1. Neither the constitutional provision, that full faith and credit shall be given in each state to the public acts, records and judicial proceedings of every other state, nor the act of Congress passed in pursuance thereof, prevents an inquiry into the" jurisdiction of the court by which a judgment offered in evidence was rendered.

2. The record of á judgment rendered in another state may be contradicted as to the facts" necessary to give the court jurisdiction; and if it be shown that such facts did not exist, the record will be a nullity, notwithstanding it may recite that they did exist.

3. Want of jurisdiction may be shown either as to the subject-matter or the person, or, in proceedings in rem, as to the thing.

The doctrine laid down in Thompson v. Whitman, supra, is still the doctrine of the Supreme Court of the United States.

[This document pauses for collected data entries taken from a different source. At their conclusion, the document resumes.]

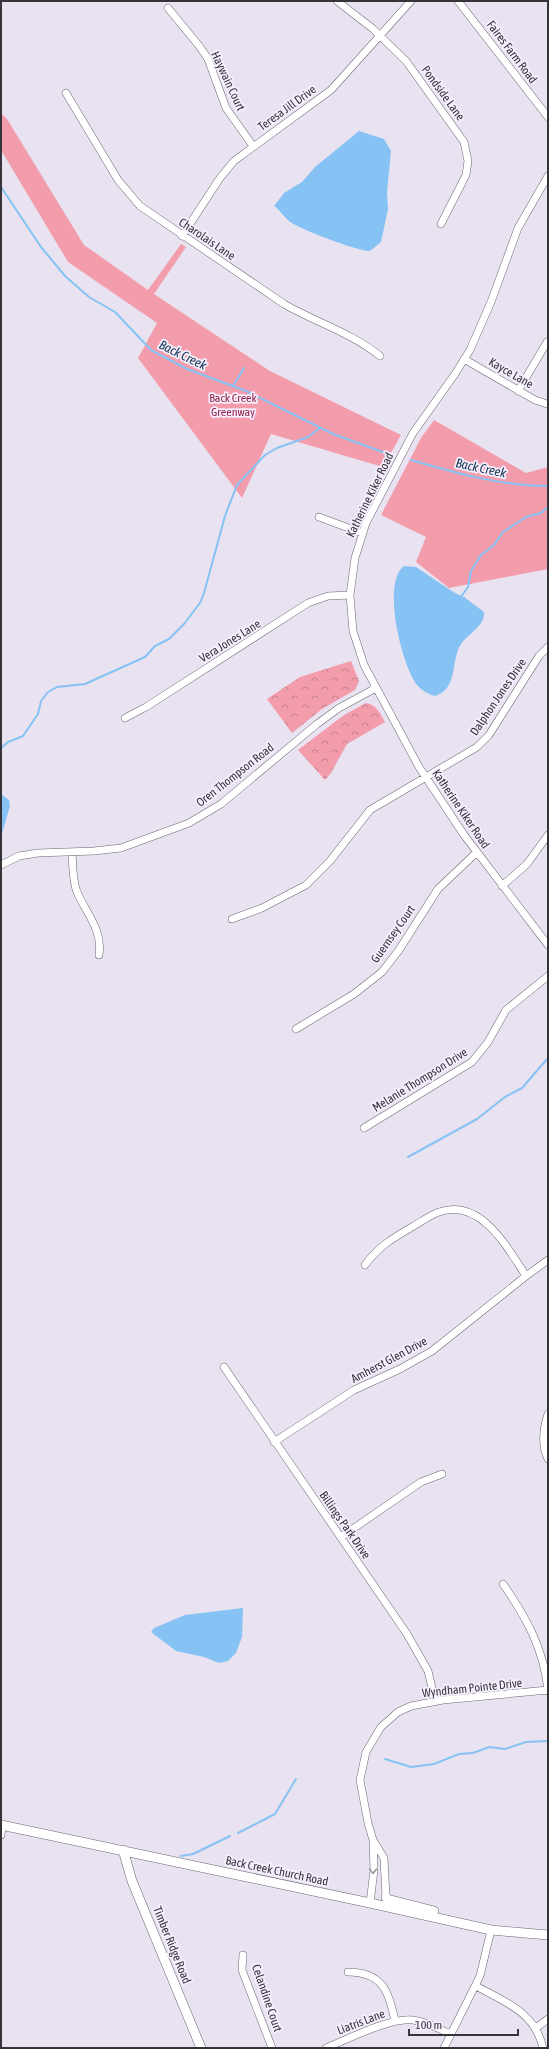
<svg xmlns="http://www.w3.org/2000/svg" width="549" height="2049" font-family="'Asap Condensed',sans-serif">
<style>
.forest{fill:url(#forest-crowns)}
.park{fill:#f39dac}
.water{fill:#86c3f4}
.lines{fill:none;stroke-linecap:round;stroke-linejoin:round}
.stream{stroke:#86c3f4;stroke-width:2}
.minor-casing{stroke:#6b6572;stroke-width:8}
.tertiary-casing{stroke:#6b6572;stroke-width:10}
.minor{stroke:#fff;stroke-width:7}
.tertiary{stroke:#fff;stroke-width:9}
.oneway{stroke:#9a999c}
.labels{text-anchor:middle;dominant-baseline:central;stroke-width:3.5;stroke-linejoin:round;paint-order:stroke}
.street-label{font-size:12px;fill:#363339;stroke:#f6efff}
.park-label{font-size:12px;fill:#922344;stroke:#f6efff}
.water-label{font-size:13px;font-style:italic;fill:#12344d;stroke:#f6efff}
</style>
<defs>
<pattern id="forest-crowns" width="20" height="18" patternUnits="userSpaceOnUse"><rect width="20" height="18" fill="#f39dac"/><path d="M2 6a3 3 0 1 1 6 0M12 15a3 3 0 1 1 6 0" fill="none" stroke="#c6818d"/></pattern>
</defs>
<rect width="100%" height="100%" fill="#e9e2f1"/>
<!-- forest -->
<path class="forest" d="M351 661 359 681 355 690 322 709 292 733 267 699 300 677Z
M366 703C377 705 380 713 385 722L347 744 331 773 325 780 298 750 344 715Z"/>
<!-- park -->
<path class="park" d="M1 113 7 119 84 245 148 290 181 244 186 247 154 294 270 371 401 435 383 467 271 434 242 498 138 358 157 323 68 262 1 150Z
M434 420 526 473 548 467V569L449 588 416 562 426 537 381 515 421 438Z"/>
<!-- water -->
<path class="water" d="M359 131 384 139 391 151 387 193 388 209 381 242 370 251C360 252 296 228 289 221 283 216 280 210 274 206L284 193 302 182 315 167Z
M404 566 416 567 455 593 464 597 484 612C486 625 468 634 461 644 450 661 459 688 435 696 428 694 422 691 417 685 402 666 381 583 404 566Z
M1 794 9 800 10 806 1 837Z
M243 1608 242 1637 236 1653 228 1661 219 1663 204 1657 176 1651 151 1632 154 1628 185 1615Z"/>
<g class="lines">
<!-- stream -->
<path class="stream" d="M1 187 41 247 65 276 89 297 115 312 151 350 187 369 246 391 333 434 391 455
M233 386 244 368
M411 460C456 473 501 486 548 486
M460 598 468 587 471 571 481 555 494 545 503 532 526 517 541 513 548 507
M1 748 8 742 23 736 38 714 41 701 48 692 57 687 85 684 145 657 155 646 169 639 184 624 200 603 204 593 225 516 237 485 265 455 277 448 308 437 320 428
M408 1157 477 1119 505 1097 522 1088 548 1058
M385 1759 411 1767 434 1764 459 1754 473 1753 489 1747 505 1749 526 1742 548 1741
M238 1833 275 1814 296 1779
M181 1856 193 1854 230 1836"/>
<defs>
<path id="minor" d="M337 1 372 28 406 61 464 142 468 161 466 175 441 224
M458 1 548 117
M168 8 200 47 208 59 226 108 253 146
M66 93 118 180 140 206 284 304C315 322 352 333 380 356
M548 176 518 228 491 302 470 350 455 374 413 433 366 523 355 558 350 595 353 631 364 665 419 767 464 835 548 945
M182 236 220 178 234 161 331 90 411 1
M464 359 535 400 547 404
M518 391 547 342
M319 517 362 533
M125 718 146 707 308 603 328 596 350 595
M72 852C73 865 72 879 77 892 86 913 103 930 99 955
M1 865 19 856 38 853 94 851 121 848 189 823 221 804 317 724 339 708 376 688
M502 886 527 864 548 835
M232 919 262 908 306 885 330 861 370 810 477 747 489 735 539 656 548 647
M296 1029 354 994 382 972 399 950 438 889 477 852
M364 1128 472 1062 488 1042 506 1010 548 976
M365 1265C378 1247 393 1238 412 1227 421 1222 430 1215 439 1212 481 1198 507 1247 526 1276
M224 1367 407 1634 428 1671 435 1701
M548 1414C543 1429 541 1444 548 1459
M274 1442 354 1390 400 1369 432 1351 526 1276 548 1260
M341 1537 421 1482 442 1474
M503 1584C526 1617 544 1649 548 1691
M1 1835 2 1825
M386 1897 384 1858 373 1840 368 1823 360 1780 366 1752 381 1727 398 1712 411 1706 443 1700 548 1690
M370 1903 374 1870 373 1840
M243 1955 242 1970 272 2048
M348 1972C382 1972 389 1991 395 2021
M476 1986C505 2002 535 2012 543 2048
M536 2028 548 2019
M326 2048C348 2039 391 2017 413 2020 427 2022 438 2028 450 2034
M444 2048 480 1976 491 1930"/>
<path id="tertiary" d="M1 1825 370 1903 491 1930 548 1935
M123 1850 132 1881 201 2048
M386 1897 387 1899 434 1911"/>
</defs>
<!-- minor casing -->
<use href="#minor" class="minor-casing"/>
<!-- tertiary casing -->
<use href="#tertiary" class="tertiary-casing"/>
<!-- minor -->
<use href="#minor" class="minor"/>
<!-- tertiary -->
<use href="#tertiary" class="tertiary"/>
</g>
<!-- one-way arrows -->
<defs><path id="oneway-chevron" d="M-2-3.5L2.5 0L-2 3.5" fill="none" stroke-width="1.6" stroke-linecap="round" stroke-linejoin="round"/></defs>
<use class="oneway" href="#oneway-chevron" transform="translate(373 1871) rotate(92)"/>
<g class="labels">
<!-- street labels -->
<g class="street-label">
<text transform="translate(512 52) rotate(53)">Faires Farm Road</text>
<text transform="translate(228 81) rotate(65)">Haywain Court</text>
<text transform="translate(443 93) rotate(54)">Pondside Lane</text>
<text transform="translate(287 108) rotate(-36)">Teresa Jill Drive</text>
<text transform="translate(207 239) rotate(34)">Charolais Lane</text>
<text transform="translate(511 373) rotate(30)">Kayce Lane</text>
<text transform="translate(370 495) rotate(-64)">Katherine Kiker Road</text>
<text transform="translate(230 641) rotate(-32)">Vera Jones Lane</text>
<text transform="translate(498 697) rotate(-56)">Dalphon Jones Drive</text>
<text transform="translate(235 775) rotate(-38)">Oren Thompson Road</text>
<text transform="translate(461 809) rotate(56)">Katherine Kiker Road</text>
<text transform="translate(393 934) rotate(-55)">Guernsey Court</text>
<text transform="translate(420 1080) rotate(-32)">Melanie Thompson Drive</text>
<text transform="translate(389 1360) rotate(-28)">Amherst Glen Drive</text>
<text transform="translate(345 1525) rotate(55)">Billings Park Drive</text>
<text transform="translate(472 1688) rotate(-6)">Wyndham Pointe Drive</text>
<text transform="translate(277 1871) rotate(12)">Back Creek Church Road</text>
<text transform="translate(172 1945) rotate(68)">Timber Ridge Road</text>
<text transform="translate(267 1998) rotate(71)">Celandine Court</text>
<text transform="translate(361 2022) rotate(-21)">Liatris Lane</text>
</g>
<!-- park labels -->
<g class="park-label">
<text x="233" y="398">Back Creek<tspan x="233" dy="14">Greenway</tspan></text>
</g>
<!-- water labels -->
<g class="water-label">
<text transform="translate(183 355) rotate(26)">Back Creek</text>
<text transform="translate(481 468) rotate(12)">Back Creek</text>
</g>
</g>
<!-- border -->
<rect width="549" height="2049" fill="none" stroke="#363339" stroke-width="4"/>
<!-- scale -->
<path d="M409 2029v6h109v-6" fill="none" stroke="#363339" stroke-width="2"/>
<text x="415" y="2029" font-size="12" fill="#363339" stroke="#f6efff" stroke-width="3" paint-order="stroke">100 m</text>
</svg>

The decision of the question depends altogether upon the construction of the constitution and laws of the United States. Without that provision of the constitution which declares that “ full faith and credit shall be given in each state to the public acts, records and judicial proceedings of every other state ” and the act of Congress passed to carry it into effect, it is well settled that the record in question would not in this state be conclusive as to the facts necessary to give the District Court of Nebraska jurisdiction, *576for it would be regarded like any other foreign judgment and as to a foreign judgment the inquiry is always open whether the court by which it was rendered had jurisdiction of the person of the defendant. Thompson v. Whitman, supra. The Supreme Court of the United States must be regarded as the highest and best authority as to the construction of the constitution and laws of the United States.

The decision of the Superior Court is in accordance with the last declaration of the Supreme Court of the United States upon the questions involved in this case and the judgment of that court will be affirmed.

Affirmed.

Mr. Justice Stein took no part in the decision of this case.